**TASK REQUIREMENTS**. Copy the rows below word for word, starting at the line that has "WE DARE YOU TO COMPARE" and ending after the line that has "Pitajte Vinču". Leave out the pictures.

**Saved entries**.
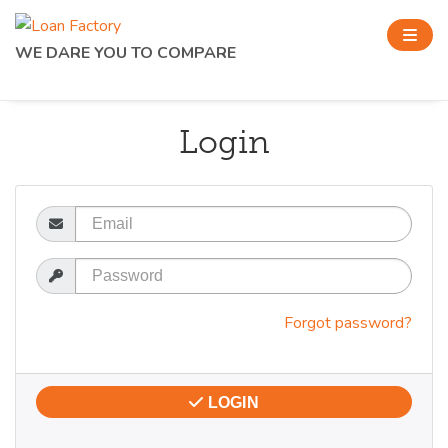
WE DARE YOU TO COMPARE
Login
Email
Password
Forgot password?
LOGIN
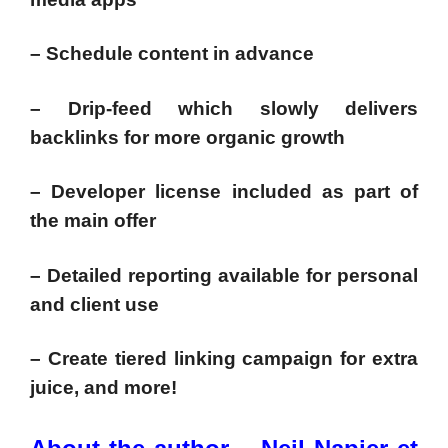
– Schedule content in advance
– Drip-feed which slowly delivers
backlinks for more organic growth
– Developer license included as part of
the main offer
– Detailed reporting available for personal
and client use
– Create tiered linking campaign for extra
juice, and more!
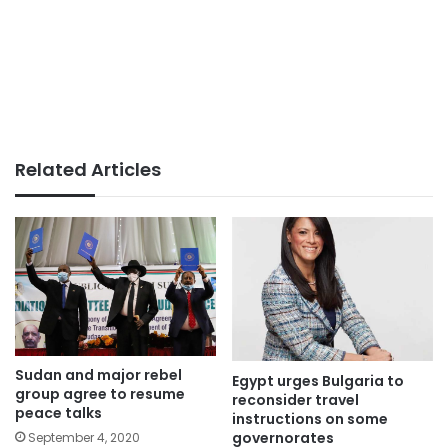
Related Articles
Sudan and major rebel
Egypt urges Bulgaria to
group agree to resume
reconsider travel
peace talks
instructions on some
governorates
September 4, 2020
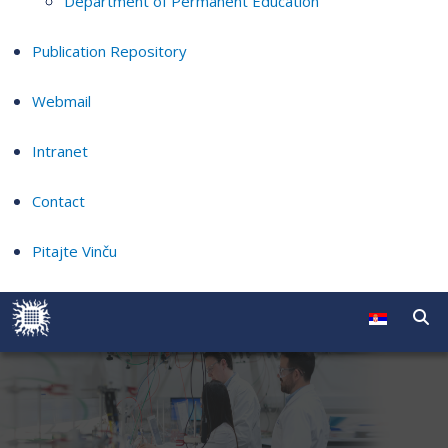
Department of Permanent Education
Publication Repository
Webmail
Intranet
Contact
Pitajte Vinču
==
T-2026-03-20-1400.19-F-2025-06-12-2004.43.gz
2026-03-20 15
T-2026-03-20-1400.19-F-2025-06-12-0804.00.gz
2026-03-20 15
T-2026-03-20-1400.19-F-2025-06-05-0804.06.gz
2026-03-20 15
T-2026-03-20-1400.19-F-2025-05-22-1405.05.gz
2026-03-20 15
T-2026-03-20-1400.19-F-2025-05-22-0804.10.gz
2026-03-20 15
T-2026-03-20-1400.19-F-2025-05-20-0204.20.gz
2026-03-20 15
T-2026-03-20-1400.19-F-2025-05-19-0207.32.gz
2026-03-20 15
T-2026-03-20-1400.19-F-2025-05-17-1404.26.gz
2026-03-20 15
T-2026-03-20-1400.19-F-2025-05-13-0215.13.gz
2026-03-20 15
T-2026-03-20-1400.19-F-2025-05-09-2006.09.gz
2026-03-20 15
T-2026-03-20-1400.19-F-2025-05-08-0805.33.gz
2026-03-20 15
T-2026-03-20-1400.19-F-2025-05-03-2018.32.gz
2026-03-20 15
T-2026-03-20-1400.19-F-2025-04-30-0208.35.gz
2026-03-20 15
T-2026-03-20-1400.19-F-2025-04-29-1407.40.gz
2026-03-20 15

**YOUR RESPONSE**.
WE DARE YOU TO COMPARE
Login
Email
Password
Forgot password?
LOGIN
– Schedule content in advance
– Drip-feed which slowly delivers
backlinks for more organic growth
– Developer license included as part of
the main offer
– Detailed reporting available for personal
and client use
– Create tiered linking campaign for extra
juice, and more!
Related Articles
Sudan and major rebel
Egypt urges Bulgaria to
group agree to resume
reconsider travel
peace talks
instructions on some
governorates
September 4, 2020
Department of Permanent Education
Publication Repository
Webmail
Intranet
Contact
Pitajte Vinču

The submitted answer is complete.